Creating CCRs with gnomAD 2.1 and new Ensembl builds.

This repo will allow you to create the model for the new Ensembl format and the new INFO-field-heavy gnomAD. This is a great way to get a quickstart on how the model is run. Run these two simple bash commands and it will run all the python scripts and bash code you need to grab all files and create the CCR model files.

First, run:

bash newfiles.sh

to grab everything you need. This will also run bash varmake.sh and create vt decomposed and normalized files for the gnomAD VCF annotated with appropriate VEP fields. It may take a while. This also uses get-chain.py to create the self-chain file and creates the results and data folders in this folder. The output of this script goes entirely into the data folder. The segmental duplication and self-chain files segmental.bed.gz and self-chains.id90.bed.gz are placed into this folder, the GRCh37 FASTA file grch37.fa, the final version of GRCh37 Ensembl exons GTF file Homo_sapiens.GRCh37.85.gtf.gz, the version 2.1 gnomAD VCF gnomad.exomes.r2.1.sites.vcf.bgz, and lastly the coverage file for gnomAD 2.1 labeled as gnomad.exomes.coverage.summary.tsv.bgz. The varmake.sh script takes the gnomAD VCF file and outputs a decomposed, normalized, VEP-annotated file called gnomad2.1-vep-vt.vcf.gz in the same folder.

Then run:

bash newrun.sh

to run newccrs.sh for all versions of the model found in the manuscript. It contains examples of how the code is run to obtain the versions used in the manuscript. It creates output using newccrs.sh in two folders. results/newgnomAD10.x5 is the full autosome-based model. Lastly, results/newXchrom is the X chromosome only version of CCR, dubbed X-CCR, which is also referenced in the paper's supplement.

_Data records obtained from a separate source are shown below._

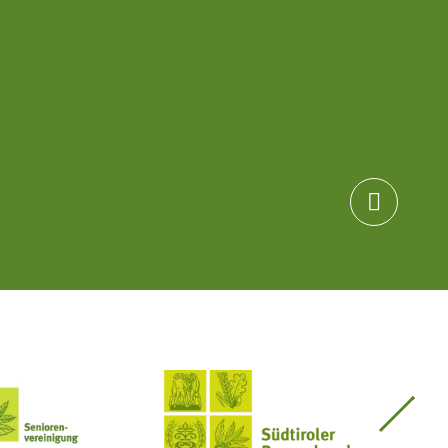

Seniorenvereinigung im SBB
Südtiroler Bauernbund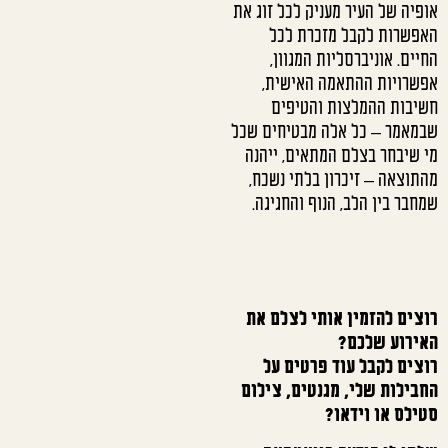
אופיה של העיר מעניק לכל זוג את
האפשרות לקבל מזכרת לכל
החיים. אוניברסליות המגוון,
אפשרויות ההתאמה האישית,
חשיבות ההמלצות והטיפים
שבמאמר – כל אלה מבטיחים שכל
מי שיבחר בצלם המתאים, ייהנה
מהתוצאה – זיכרון בלתי נשכח,
שמחבר בין הלב, הנוף והחגיגה.
רוצים להזמין אותי לצלם את
האירוע שלכם?
רוצים לקבל עוד פרטים על
החבילות שלי, מגנטים, צילום
סטילס או וידאו?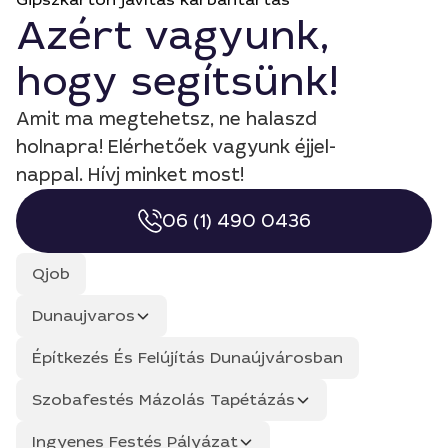
Azért vagyunk,
hogy segítsünk!
Amit ma megtehetsz, ne halaszd
holnapra! Elérhetőek vagyunk éjjel-
nappal. Hívj minket most!
06 (1) 490 0436
Qjob
Dunaujvaros
Építkezés És Felújítás Dunaújvárosban
Szobafestés Mázolás Tapétázás
Ingyenes Festés Pályázat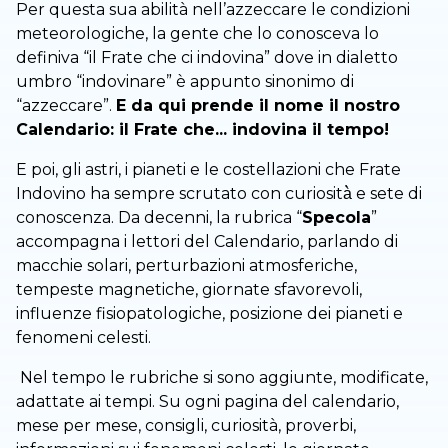
Per questa sua abilità nell’azzeccare le condizioni
meteorologiche, la gente che lo conosceva lo
definiva “il Frate che ci indovina” dove in dialetto
umbro “indovinare” è appunto sinonimo di
“azzeccare”.
E da qui prende il nome il nostro
Calendario: il Frate che... indovina il tempo!
E poi, gli astri, i pianeti e le costellazioni che Frate
Indovino ha sempre scrutato con curiosità̀ e sete di
conoscenza. Da decenni, la rubrica “
Specola
”
accompagna i lettori del Calendario, parlando di
macchie solari, perturbazioni atmosferiche,
tempeste magnetiche, giornate sfavorevoli,
influenze fisiopatologiche, posizione dei pianeti e
fenomeni celesti.
Nel tempo le rubriche si sono aggiunte, modificate,
adattate ai tempi. Su ogni pagina del calendario,
mese per mese, consigli, curiosità, proverbi,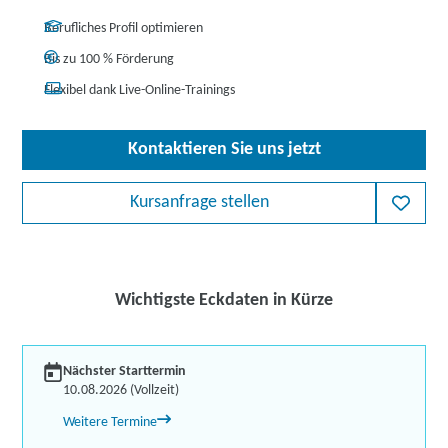
Berufliches Profil optimieren
Bis zu 100 % Förderung
Flexibel dank Live-Online-Trainings
Kontaktieren Sie uns jetzt
Kursanfrage stellen
Wichtigste Eckdaten in Kürze
Nächster Starttermin
10.08.2026 (Vollzeit)
Weitere Termine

In each results folder, weightedresiduals-cpg-synonymous-novariant.txt is the final file containing all CCRs with appropriately adjusted percentiles. The resids-cpg-synonymous-novariant.txt is the file before size-weighted percentile adjustment, and exac-regions-novariant.txt is the file of all the regions generated with no model applied to ranking them at all.

Lastly, to create the bgzipped, sorted and tabixed bedfiles, as seen on the CCR browser run:

bash newbeds.sh

which will create the appropriately versioned bgzipped bedfiles in the corresponding results folders.

newccrs.sh

So to run the full autosomal model much as we did in the manuscript, we used the following command:

bash newccrs.sh -c -w -s -v newgnomAD10x.5 -d 10 -d 0.5 -x data/segmental.bed.gz -x data/self-chains.id90.bed.gz -q X -q Y -u

So the options for running newccrs.sh are as follows:

About the model code

newccrs.sh will run exac-regions.py and resid-plot.py (it also runs weightpercentile.py) using the above. If you want more information on the inputs to those individual functions, just run the python scripts with -h to get the descriptions of all the inputs. You do not have to use regions.sh to run the model.

exac-regions.py is the python code that generates the regions. It utilizes the functions in the script utils.py to do so. The functions in utils.py would need to be modified if you wanted to change the way regions are calculated. exac-regions.py runs using parallel processing, so debugging may be difficult for those less experienced.

resid-plot.py is the code to create the model and calculate synonymous density. Synonymous density calculation currently takes a very long time, so it may be in the interest of the user to forgo the calculation if iterating through several different model versions.

weightpercentile.py calculates the length-scaled percentiles off of the far-less balanced ones generated by resid-plot.py. It is highly recommened you use this script to create the final percentiles.